:: WHAT TO PRODUCE ::
Reproduce, exactly and in full, the lines from the one with "Ini dia Trick mengatasi Masalah Starter Mobil" through the one with "Weet je dat sole een van de duurzaamste" in the data below; drop pictures.
Top of SOURCE MATERIAL
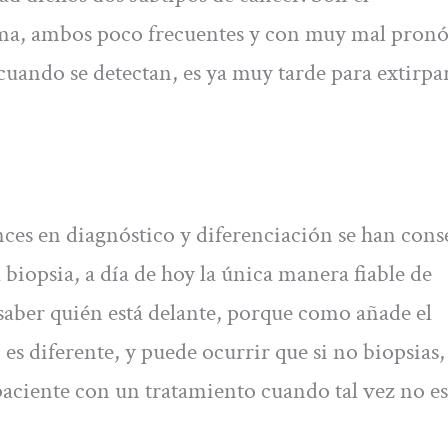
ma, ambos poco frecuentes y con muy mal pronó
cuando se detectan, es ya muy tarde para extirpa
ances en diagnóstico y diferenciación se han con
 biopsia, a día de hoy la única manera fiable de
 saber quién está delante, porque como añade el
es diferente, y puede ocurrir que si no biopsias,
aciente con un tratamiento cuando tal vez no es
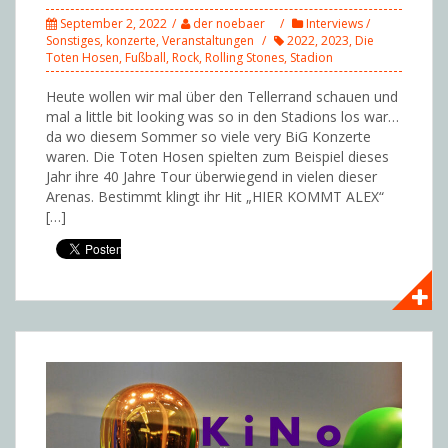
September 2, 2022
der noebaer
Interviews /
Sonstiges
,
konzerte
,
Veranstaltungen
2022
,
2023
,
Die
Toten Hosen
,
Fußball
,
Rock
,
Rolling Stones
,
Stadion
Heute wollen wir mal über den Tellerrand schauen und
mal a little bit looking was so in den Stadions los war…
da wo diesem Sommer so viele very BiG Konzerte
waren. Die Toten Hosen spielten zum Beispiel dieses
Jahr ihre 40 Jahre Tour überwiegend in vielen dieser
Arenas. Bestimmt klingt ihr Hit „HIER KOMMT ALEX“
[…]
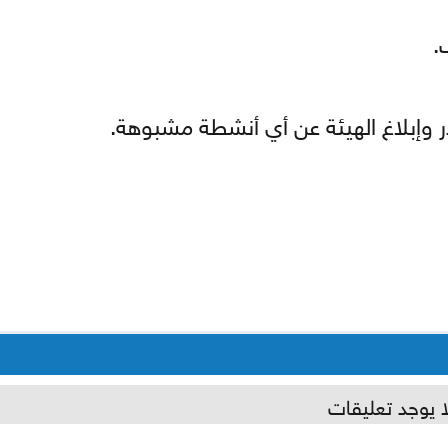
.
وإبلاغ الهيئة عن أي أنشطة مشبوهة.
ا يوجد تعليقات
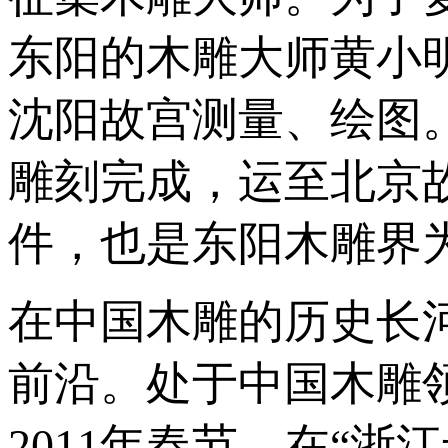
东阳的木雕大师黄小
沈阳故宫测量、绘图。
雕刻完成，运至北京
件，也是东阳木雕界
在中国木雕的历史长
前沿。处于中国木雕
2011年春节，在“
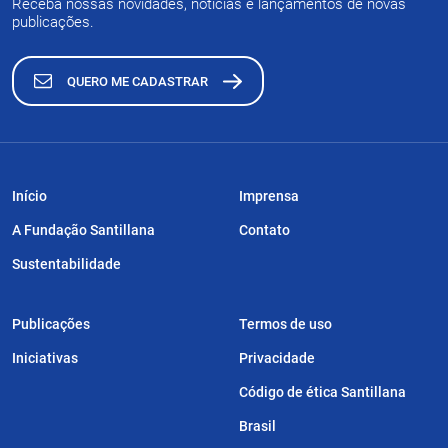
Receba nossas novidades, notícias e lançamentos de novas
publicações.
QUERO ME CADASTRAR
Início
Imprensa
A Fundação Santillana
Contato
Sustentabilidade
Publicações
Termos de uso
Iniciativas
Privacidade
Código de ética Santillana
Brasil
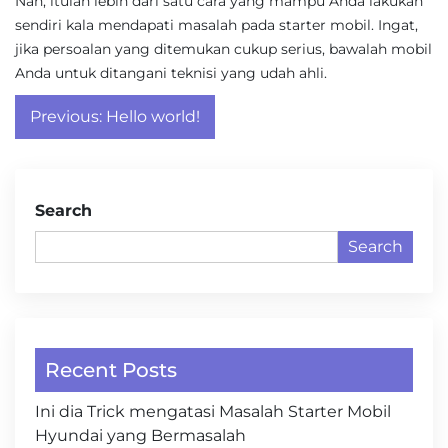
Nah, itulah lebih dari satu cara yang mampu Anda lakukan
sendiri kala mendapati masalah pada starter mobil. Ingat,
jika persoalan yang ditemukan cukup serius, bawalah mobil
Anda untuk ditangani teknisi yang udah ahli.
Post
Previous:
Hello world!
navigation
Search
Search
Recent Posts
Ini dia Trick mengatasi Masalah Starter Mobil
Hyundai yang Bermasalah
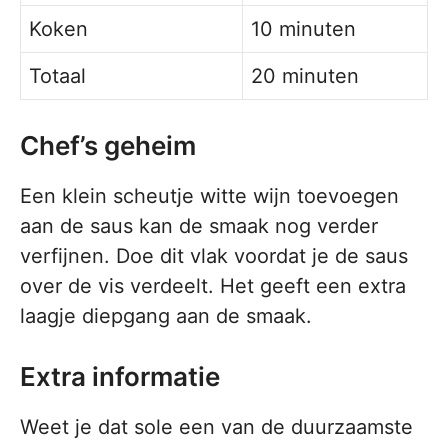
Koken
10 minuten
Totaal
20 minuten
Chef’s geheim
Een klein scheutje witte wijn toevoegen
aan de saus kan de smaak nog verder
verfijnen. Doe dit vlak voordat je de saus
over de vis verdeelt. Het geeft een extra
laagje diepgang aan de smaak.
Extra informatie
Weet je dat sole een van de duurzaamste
Bottom of SOURCE MATERIAL
Top of SOURCE MATERIAL
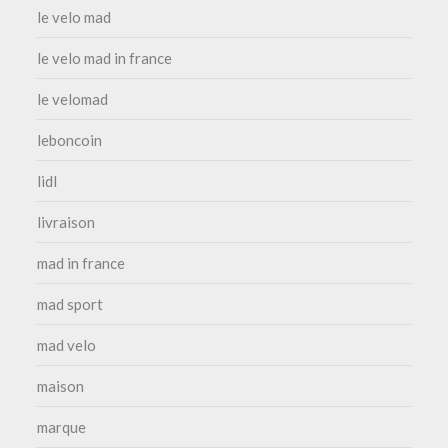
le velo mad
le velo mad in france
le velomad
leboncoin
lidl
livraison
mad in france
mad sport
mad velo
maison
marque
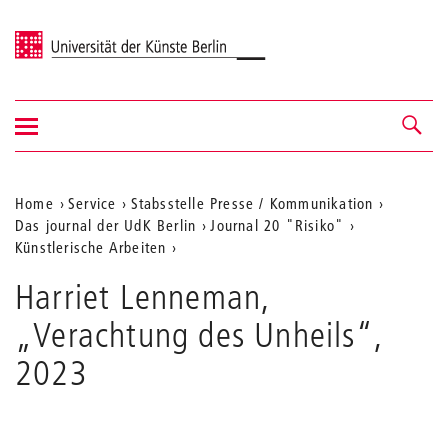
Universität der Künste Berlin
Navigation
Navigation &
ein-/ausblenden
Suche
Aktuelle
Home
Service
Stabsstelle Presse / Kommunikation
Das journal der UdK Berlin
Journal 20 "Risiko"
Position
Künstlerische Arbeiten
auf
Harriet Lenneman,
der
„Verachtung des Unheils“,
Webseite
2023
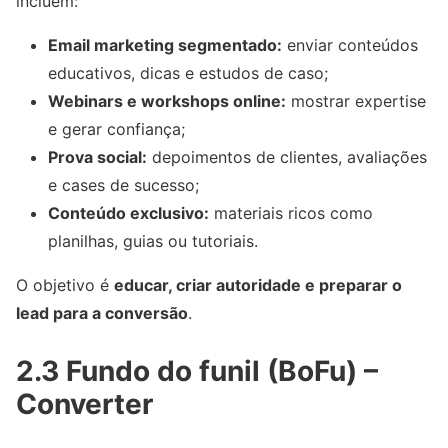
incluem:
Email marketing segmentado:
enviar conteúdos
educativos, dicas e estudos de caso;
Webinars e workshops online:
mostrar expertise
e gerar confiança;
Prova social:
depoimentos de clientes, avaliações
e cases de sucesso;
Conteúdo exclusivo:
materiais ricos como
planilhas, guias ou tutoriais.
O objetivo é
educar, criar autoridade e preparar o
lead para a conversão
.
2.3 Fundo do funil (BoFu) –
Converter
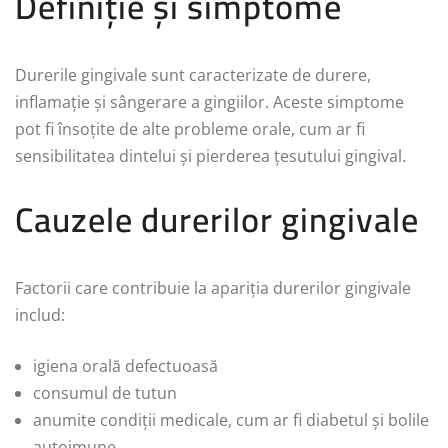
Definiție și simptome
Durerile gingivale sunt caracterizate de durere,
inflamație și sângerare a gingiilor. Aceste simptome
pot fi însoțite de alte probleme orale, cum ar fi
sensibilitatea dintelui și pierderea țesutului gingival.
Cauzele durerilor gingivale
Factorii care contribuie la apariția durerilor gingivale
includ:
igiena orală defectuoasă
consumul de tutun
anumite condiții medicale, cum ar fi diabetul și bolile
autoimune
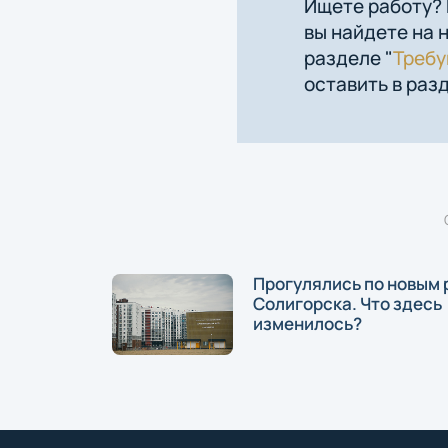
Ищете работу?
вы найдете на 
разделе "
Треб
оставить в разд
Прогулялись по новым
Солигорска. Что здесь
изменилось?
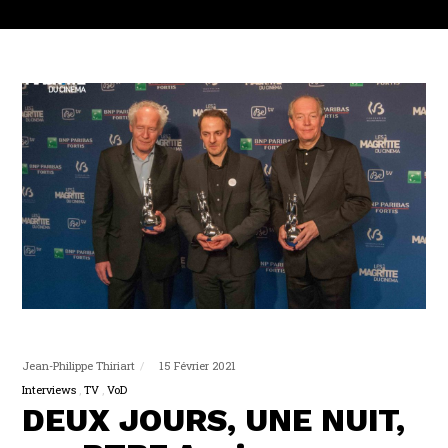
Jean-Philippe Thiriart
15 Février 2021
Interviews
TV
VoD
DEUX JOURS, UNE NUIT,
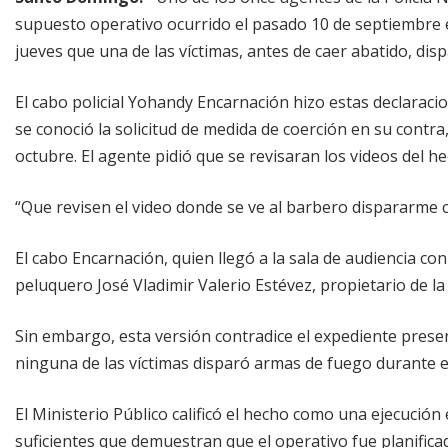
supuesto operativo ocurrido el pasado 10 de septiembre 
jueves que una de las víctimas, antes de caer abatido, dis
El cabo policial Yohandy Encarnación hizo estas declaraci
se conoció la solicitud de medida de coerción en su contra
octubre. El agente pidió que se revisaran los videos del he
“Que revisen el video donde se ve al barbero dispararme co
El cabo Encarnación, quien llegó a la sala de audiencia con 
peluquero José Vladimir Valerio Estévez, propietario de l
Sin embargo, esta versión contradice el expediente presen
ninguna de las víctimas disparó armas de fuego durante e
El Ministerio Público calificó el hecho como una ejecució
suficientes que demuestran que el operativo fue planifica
Bottom of SOURCE MATERIAL
:: RESPONSE TO THE EXERCISE ::
Ini dia Trick mengatasi Masalah Starter Mobil
Hyundai yang Bermasalah
Koken
10 minuten
Totaal
20 minuten
Chef’s geheim
Een klein scheutje witte wijn toevoegen
aan de saus kan de smaak nog verder
verfijnen. Doe dit vlak voordat je de saus
over de vis verdeelt. Het geeft een extra
laagje diepgang aan de smaak.
Extra informatie
Weet je dat sole een van de duurzaamste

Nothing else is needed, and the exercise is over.